Holbrook."
"I will do so."
CHAPTER XXX.
STRICKEN DOWN.
A hansom carried Gilbert Fenton to the Temple, without loss of time.
There was a fierce hurry in his breast, a heat and fever which he had
scarcely felt since the beginning of his troubles; for his lurking
suspicion of his friend had gathered shape and strength all at once, and
possessed his mind now to the exclusion of every other thought.

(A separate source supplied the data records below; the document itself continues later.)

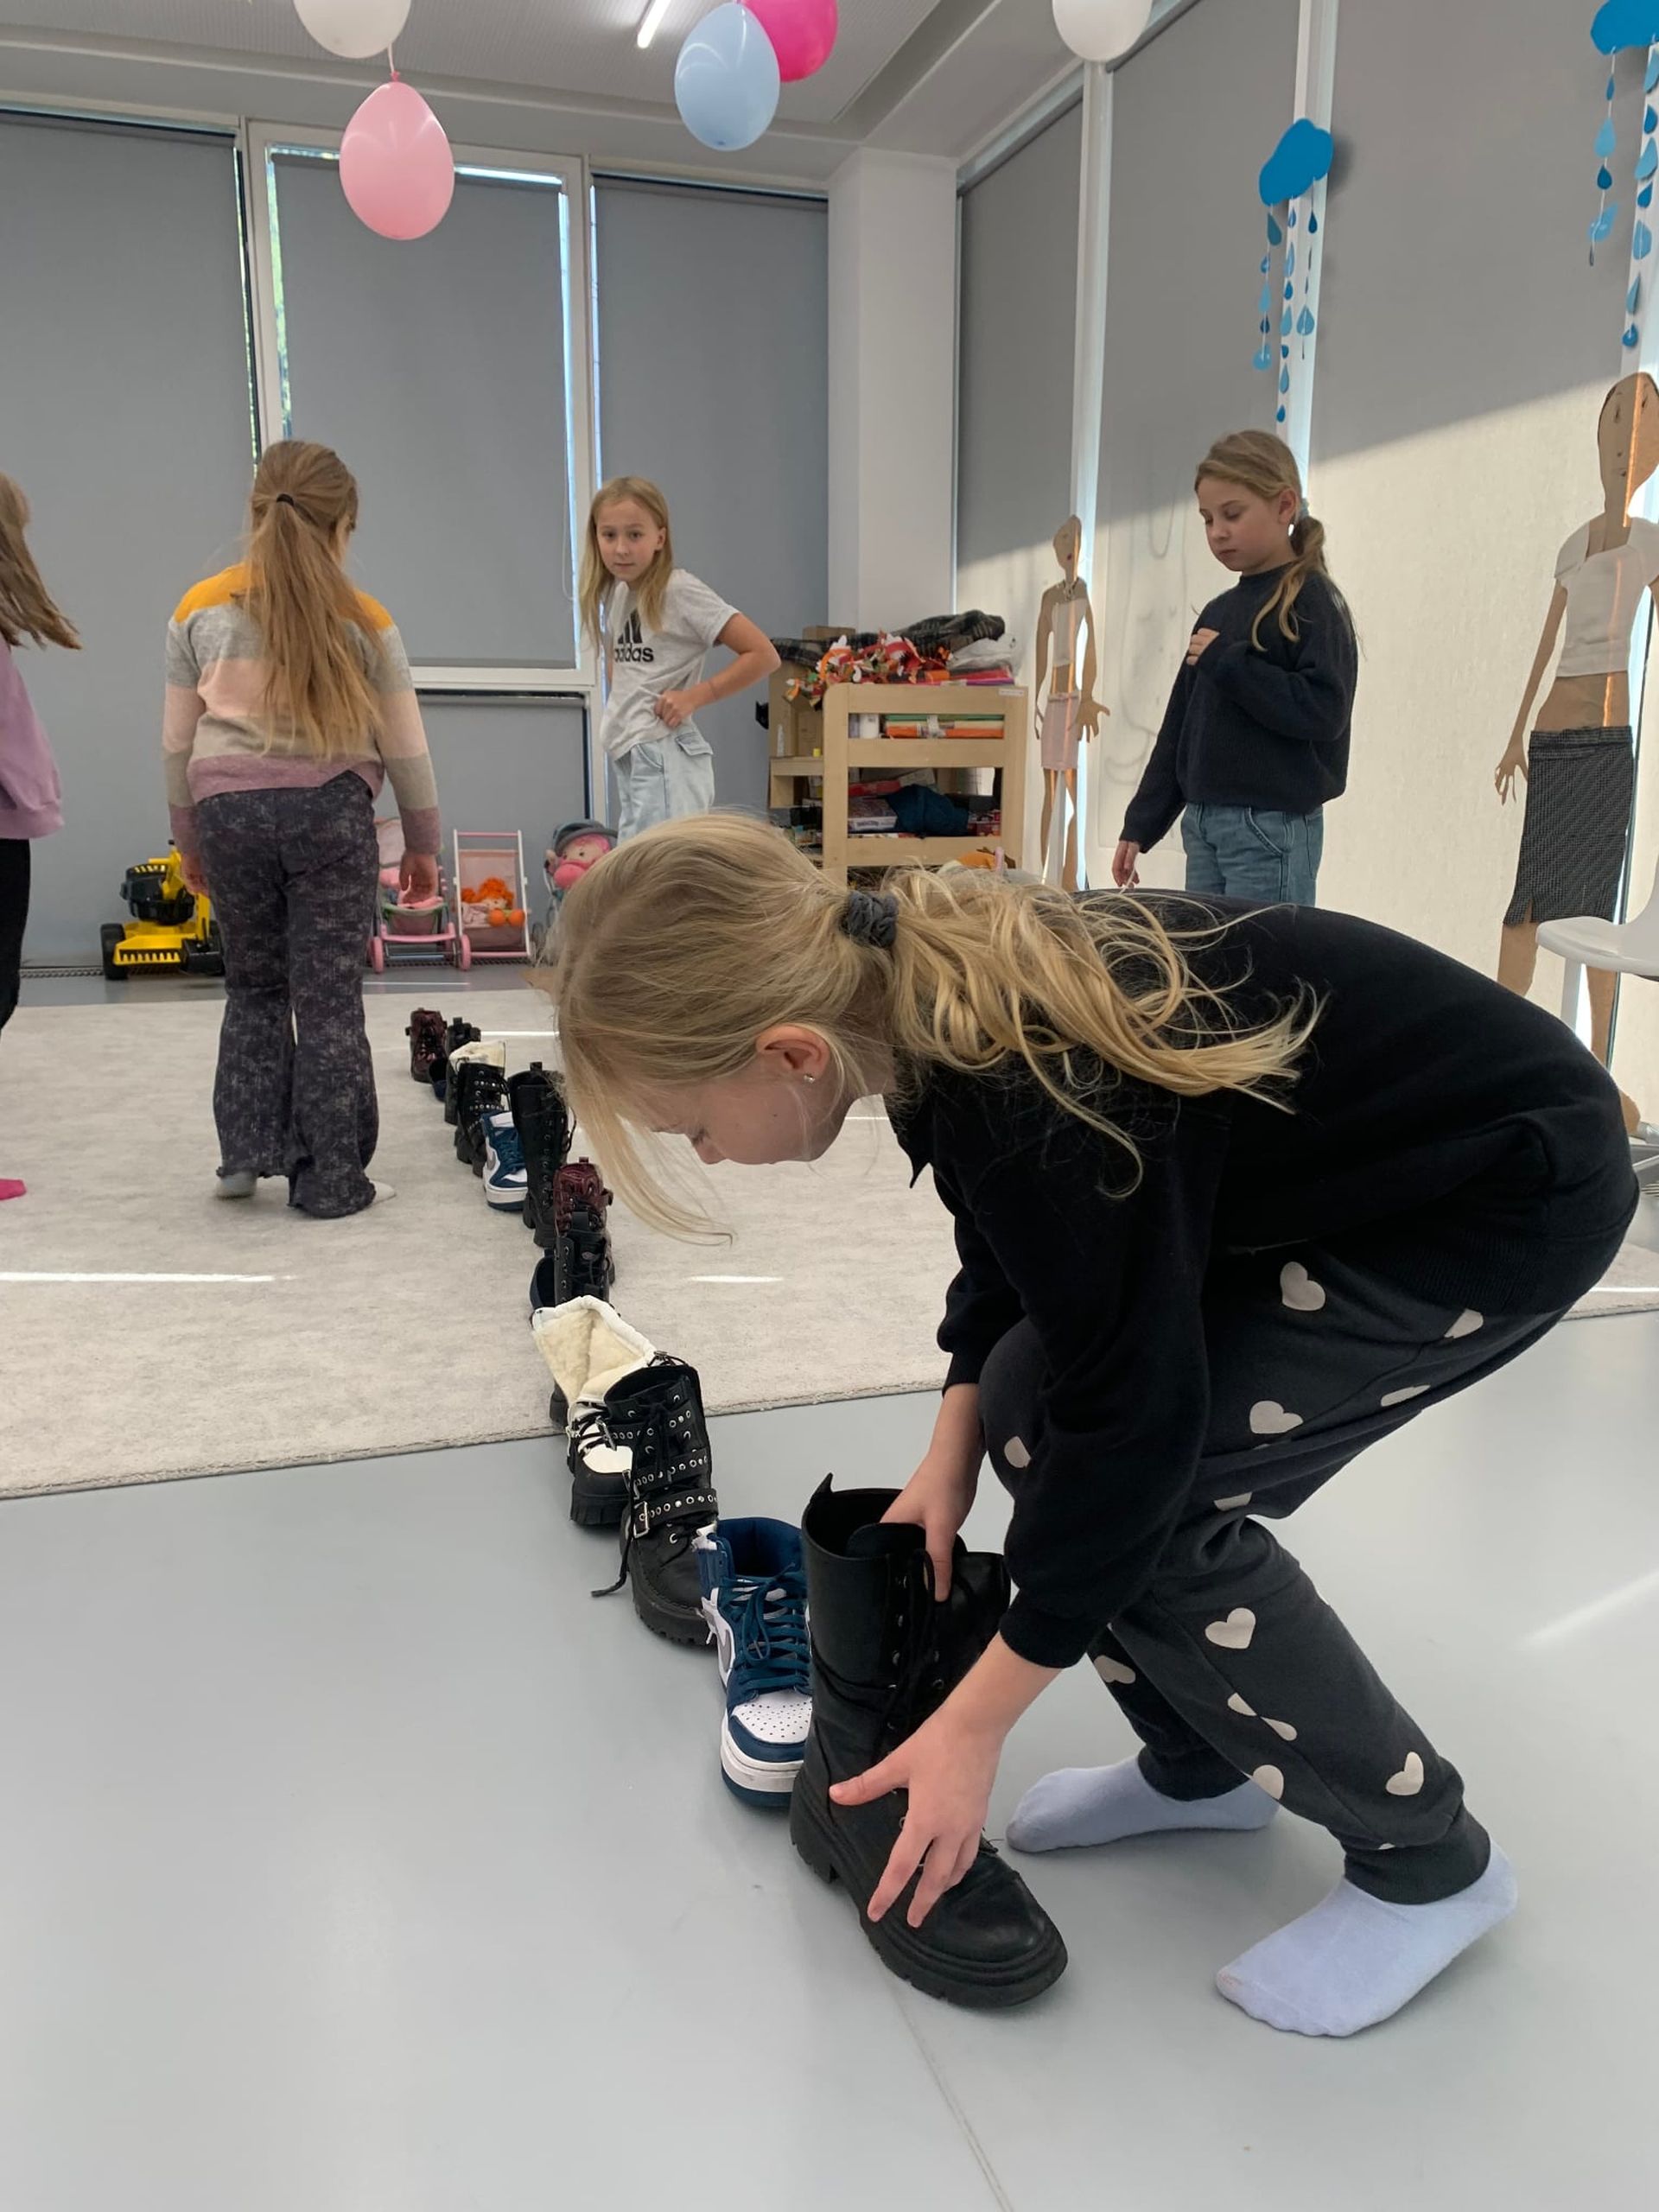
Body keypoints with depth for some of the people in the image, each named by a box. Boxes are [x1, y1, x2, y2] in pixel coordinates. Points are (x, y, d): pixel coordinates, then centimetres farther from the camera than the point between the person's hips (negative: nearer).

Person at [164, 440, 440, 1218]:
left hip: (228, 811, 2)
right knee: (329, 999, 3)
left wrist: (188, 839, 20)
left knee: (254, 986, 18)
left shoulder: (200, 611, 5)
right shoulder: (362, 620, 0)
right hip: (331, 810, -2)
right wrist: (423, 843, 14)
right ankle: (330, 1179, 8)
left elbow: (177, 741, 9)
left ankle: (247, 1150, 14)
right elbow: (405, 746, 3)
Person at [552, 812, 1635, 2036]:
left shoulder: (1033, 1095, -36)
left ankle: (1429, 1860, 8)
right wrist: (953, 1451, -2)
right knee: (1035, 1417, 1)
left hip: (1510, 1187, -8)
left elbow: (1135, 1412, -27)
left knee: (1150, 1493, -15)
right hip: (1343, 1156, 8)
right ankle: (1201, 1763, 22)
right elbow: (1008, 1247, 7)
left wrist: (973, 1724, -18)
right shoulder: (931, 982, -10)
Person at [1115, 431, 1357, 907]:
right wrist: (1141, 825, 14)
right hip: (1203, 824, 8)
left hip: (1273, 830, -7)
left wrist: (1227, 661, -16)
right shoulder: (1218, 612, 14)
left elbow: (1323, 712, -19)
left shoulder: (1312, 603, -6)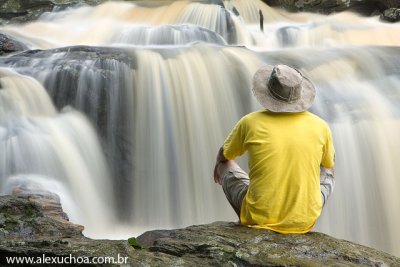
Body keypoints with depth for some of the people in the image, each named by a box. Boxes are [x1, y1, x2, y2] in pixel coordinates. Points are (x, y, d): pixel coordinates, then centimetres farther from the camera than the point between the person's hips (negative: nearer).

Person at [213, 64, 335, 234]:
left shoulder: (250, 122, -8)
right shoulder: (320, 126, -5)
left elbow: (224, 155, 13)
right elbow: (328, 164, 18)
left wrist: (220, 164, 38)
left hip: (259, 218, -1)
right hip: (304, 221, 2)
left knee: (225, 166, 25)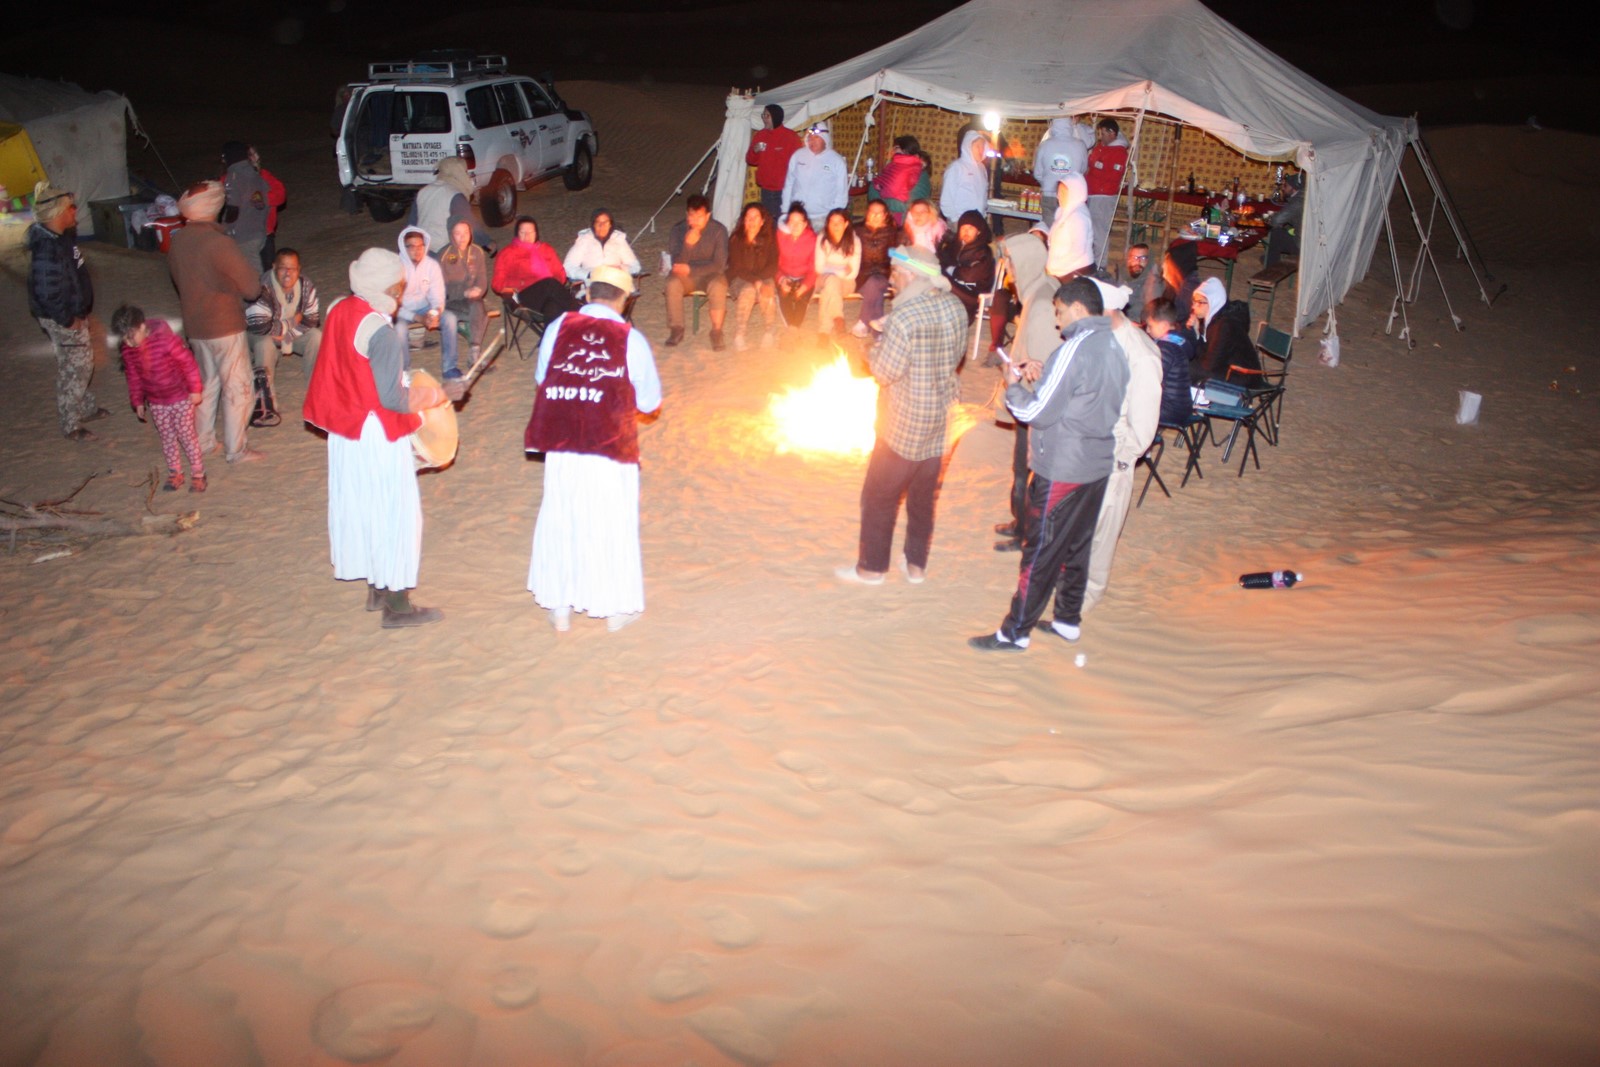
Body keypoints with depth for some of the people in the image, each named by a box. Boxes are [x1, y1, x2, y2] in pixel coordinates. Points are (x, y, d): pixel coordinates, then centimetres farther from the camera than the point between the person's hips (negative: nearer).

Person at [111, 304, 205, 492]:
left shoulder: (166, 339, -23)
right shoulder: (128, 350, -5)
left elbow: (189, 363, -16)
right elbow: (133, 376, 9)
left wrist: (194, 390, -12)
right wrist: (137, 401, 12)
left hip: (181, 398, -5)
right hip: (156, 403, 5)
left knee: (187, 435, 1)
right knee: (167, 438, 12)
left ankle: (198, 474, 12)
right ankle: (174, 473, 24)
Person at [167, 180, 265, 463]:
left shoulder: (176, 242, 2)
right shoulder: (218, 242, -21)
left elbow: (179, 280, 15)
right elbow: (252, 287, -18)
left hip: (194, 325, 7)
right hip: (224, 326, -7)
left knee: (206, 383, 21)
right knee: (238, 388, 4)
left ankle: (203, 441, 29)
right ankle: (236, 449, 9)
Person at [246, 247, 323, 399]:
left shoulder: (306, 285, -15)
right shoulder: (263, 287, -31)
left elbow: (313, 320, -11)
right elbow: (258, 326, -37)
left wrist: (284, 332, -22)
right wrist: (292, 322, -24)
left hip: (295, 334, 4)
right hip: (262, 336, -4)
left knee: (316, 335, -21)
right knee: (265, 344, -35)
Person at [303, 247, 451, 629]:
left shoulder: (339, 310, 2)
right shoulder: (383, 332, -24)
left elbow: (341, 372, 11)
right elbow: (392, 399, -23)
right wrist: (435, 394, -8)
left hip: (345, 431, 9)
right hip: (378, 433, -9)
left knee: (361, 508, 18)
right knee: (393, 512, 3)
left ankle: (376, 589, 33)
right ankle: (397, 606, 12)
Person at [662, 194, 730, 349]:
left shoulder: (719, 230, -13)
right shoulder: (678, 230, -8)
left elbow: (719, 265, -15)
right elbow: (677, 265, -14)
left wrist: (690, 269, -19)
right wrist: (688, 244, -32)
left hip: (711, 274, -1)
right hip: (687, 275, 2)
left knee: (718, 286, -34)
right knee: (672, 283, -30)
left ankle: (716, 332, -20)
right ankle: (676, 329, -16)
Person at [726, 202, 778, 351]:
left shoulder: (769, 239, -1)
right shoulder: (736, 239, -7)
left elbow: (772, 266, -4)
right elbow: (737, 268, -11)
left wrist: (760, 280, -22)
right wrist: (757, 282, -24)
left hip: (764, 278, 1)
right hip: (740, 279, -1)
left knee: (768, 290, -32)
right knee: (748, 290, -34)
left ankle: (770, 332, -22)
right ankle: (739, 335, -31)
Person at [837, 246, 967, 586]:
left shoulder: (904, 316, -23)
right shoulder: (955, 307, -1)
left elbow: (885, 372, -20)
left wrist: (873, 351, -2)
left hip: (904, 424, -7)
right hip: (940, 420, 7)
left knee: (880, 494, 8)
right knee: (923, 496, 18)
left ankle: (871, 567, 16)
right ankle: (917, 564, 27)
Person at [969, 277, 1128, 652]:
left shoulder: (1075, 350, -20)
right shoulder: (1113, 348, 7)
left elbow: (1038, 413, -18)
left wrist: (1013, 386, -2)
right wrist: (1043, 377, 7)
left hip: (1061, 470, -9)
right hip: (1097, 466, 9)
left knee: (1040, 553, 0)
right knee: (1076, 546, 19)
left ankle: (1015, 632, 9)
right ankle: (1068, 620, 31)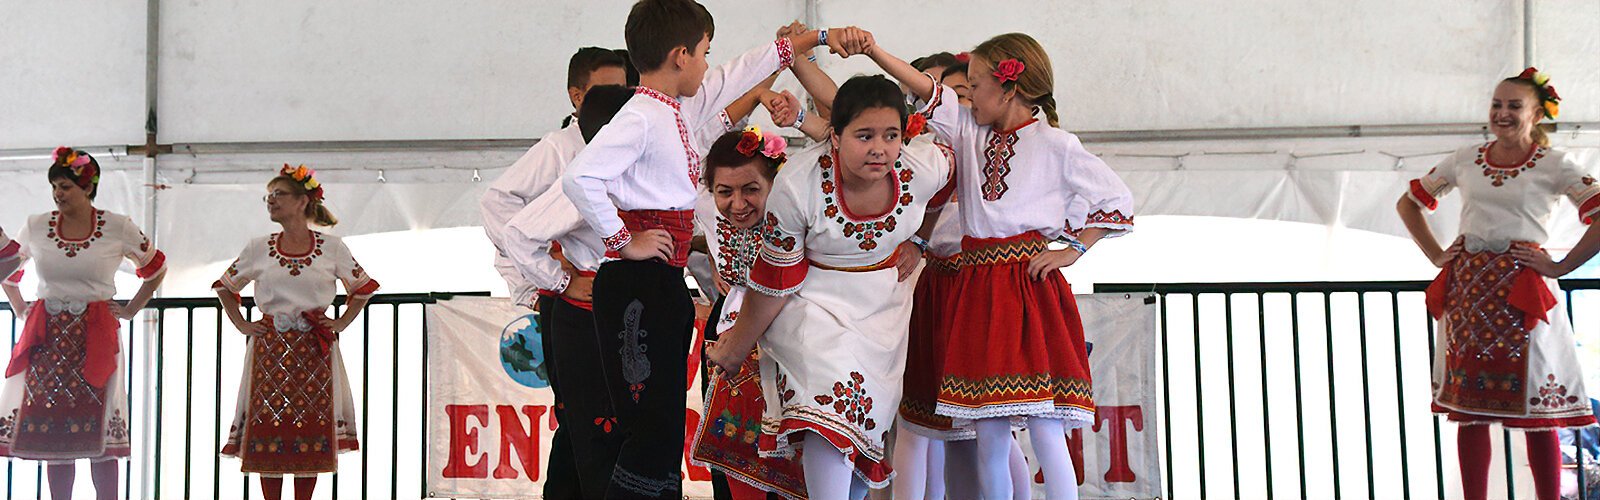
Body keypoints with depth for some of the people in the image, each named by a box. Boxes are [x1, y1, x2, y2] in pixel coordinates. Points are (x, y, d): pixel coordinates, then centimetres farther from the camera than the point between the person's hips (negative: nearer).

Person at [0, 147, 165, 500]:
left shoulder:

He ran quickly up the stairs. The outer and inner doors of John Saltram's
chambers were both ajar. Gilbert pushed them open and went in. The
familiar sitting-room looked just a little more dreary than usual. The
litter of books and papers, ink-stand and portfolio, was transferred to
one of the side-tables, and in its place, on the table where his friend
had been accustomed to write, Gilbert saw a cluster of medicine-bottles,
a jug of toast-and-water, and a tray with a basin of lukewarm
greasy-looking beef-tea.
The door between the two rooms stood half open, and from the bedchamber
within Gilbert heard the heavy painful breathing of a sleeper. He went to
the door and looked into the room. John Saltram was lying asleep, in an
uneasy attitude, with both arms thrown over his head. His face had a
haggard look that was made all the more ghastly by two vivid crimson
spots upon his sunken cheeks; there were dark purple rings round his
eyes, and his beard was of more than a week's growth.